Modern instruments can generate a variety of second- and higher-order measurement data that makes multiway analysis a subject of high-level interest for the analytical community [39]. Separation quality of hyphenated chromatography—(multichannel) spectroscopy instruments—could be reliably and essentially evaluated by using chemometric methods for two-way data treatment to determine the number of chemical components, elution sequence and peak purity [40]. Identification and quantification of banned substances or substances with a specified maximum limit could be chromatographically performed by constructing calibration of a systematic analytical procedure with chromatographic n-way data, with commonly used techniques such as n-way partial least squares, multivariate curve resolution and parallel factor analysis [41]. Numerous works on quantitative analysis were reported for second-order data (matrices from unidimensional chromatography with multivariate detection or from two-dimensional chromatography) or third-order data (three-dimensional data arrays from two-dimensional chromatography with multivariate detection), with special attention paid to processing algorithms to cope with the ubiquitous phenomenon of inter-run variation in time shift [42].

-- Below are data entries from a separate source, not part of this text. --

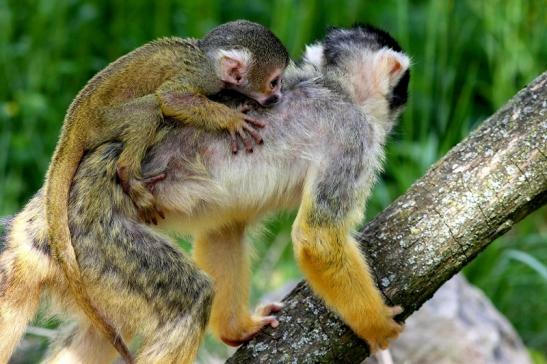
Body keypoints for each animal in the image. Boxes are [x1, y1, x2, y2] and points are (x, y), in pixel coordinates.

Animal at [45, 20, 288, 364]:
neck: (207, 57)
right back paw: (128, 174)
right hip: (104, 124)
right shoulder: (202, 77)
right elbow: (171, 98)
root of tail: (74, 123)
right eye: (273, 81)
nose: (277, 95)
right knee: (149, 107)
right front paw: (231, 120)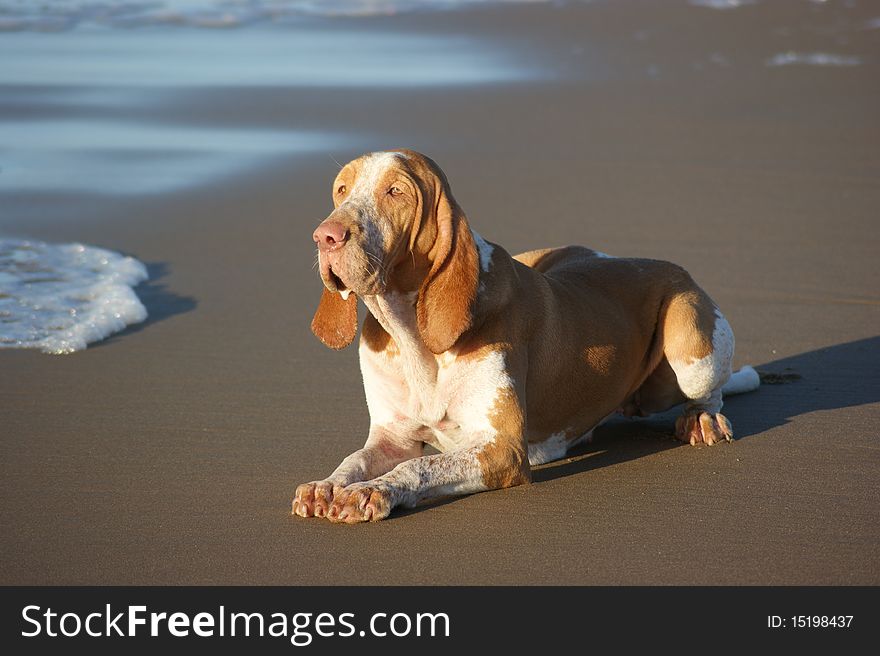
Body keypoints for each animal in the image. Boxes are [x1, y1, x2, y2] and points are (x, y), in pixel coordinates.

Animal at [292, 149, 760, 524]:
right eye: (341, 190)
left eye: (395, 191)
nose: (325, 236)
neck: (410, 333)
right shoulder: (392, 438)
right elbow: (355, 459)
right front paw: (329, 485)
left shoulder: (502, 449)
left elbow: (418, 468)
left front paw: (372, 490)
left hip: (690, 352)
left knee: (710, 390)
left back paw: (702, 419)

By definition, chromatographic fingerprinting is a quality control model that looks at the “complete information” or comprehensiveness of the chromatogram and displays integrated quality information. In recent years, its exploitation has really implied a methodological change on the major paradigm of chromatography. By referring to the common peaks of chromatograms, chromatographic fingerprinting could be applied for identification and authentication of foodstuffs [43], traditional Chinese medicines [44], and fats and oils [45]. Specific chemometric tools are used in such studies, aiming at (i) verification of the similarity between chromatographic signals, (ii) resolution of overlapped chromatographic signals, and (iii) classification of samples regarding diverse criteria.

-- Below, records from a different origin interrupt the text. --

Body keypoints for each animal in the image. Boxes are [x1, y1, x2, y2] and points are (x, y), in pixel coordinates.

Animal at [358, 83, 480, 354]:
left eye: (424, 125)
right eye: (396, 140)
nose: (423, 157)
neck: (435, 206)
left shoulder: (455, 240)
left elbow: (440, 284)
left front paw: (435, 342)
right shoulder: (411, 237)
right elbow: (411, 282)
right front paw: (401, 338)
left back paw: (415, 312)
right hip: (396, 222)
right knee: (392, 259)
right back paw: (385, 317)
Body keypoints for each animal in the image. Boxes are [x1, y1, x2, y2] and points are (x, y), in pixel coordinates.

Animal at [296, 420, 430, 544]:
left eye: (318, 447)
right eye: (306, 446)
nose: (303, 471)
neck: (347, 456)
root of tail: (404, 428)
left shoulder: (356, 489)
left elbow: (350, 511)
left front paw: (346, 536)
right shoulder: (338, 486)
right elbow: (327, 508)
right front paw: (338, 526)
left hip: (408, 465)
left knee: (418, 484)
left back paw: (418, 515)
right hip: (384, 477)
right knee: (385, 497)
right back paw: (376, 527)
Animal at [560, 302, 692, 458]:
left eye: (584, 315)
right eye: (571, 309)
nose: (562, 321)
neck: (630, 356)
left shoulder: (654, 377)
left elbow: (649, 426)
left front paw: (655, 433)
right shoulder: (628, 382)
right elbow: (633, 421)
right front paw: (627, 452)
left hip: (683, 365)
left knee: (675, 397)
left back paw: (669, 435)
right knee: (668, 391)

Modern combination of liquid chromatography with mass spectrometry, in particular matrix-assisted laser desorption ionization time-of-flight mass spectrometry (MALDI-TOF MS), has quickly established LC–MS as a popular tool used by the proteomics research community to search for new potential markers associated with pathological conditions over the last decade [46]. Many different chemometric approaches currently used for LC–MS spectrum processing in biomarker discovery are mainly for reducing the background noise and properly classifying the samples to the studied groups based on statistically significant features selected by chemometric algorithms (e.g., see Figure 6).

## 3. Conclusion

Based on the above overview, it is reasonable to state that mathematical methods provide effective means for all critical stages in LC analysis with a considerable degree of flexibility and adaptability to different types of practical problems. Nevertheless, despite the fact that they have been continually improved since the 1990s, most chromatographers continue to develop LC procedures manually on the basis of their own experience and chromatographic training. Therefore, it requires new more user-friendly chemometric tools that are better adapted to situation-driven development of chromatographic separation so that computer-assisted method development will become a routine procedure in chromatography laboratories.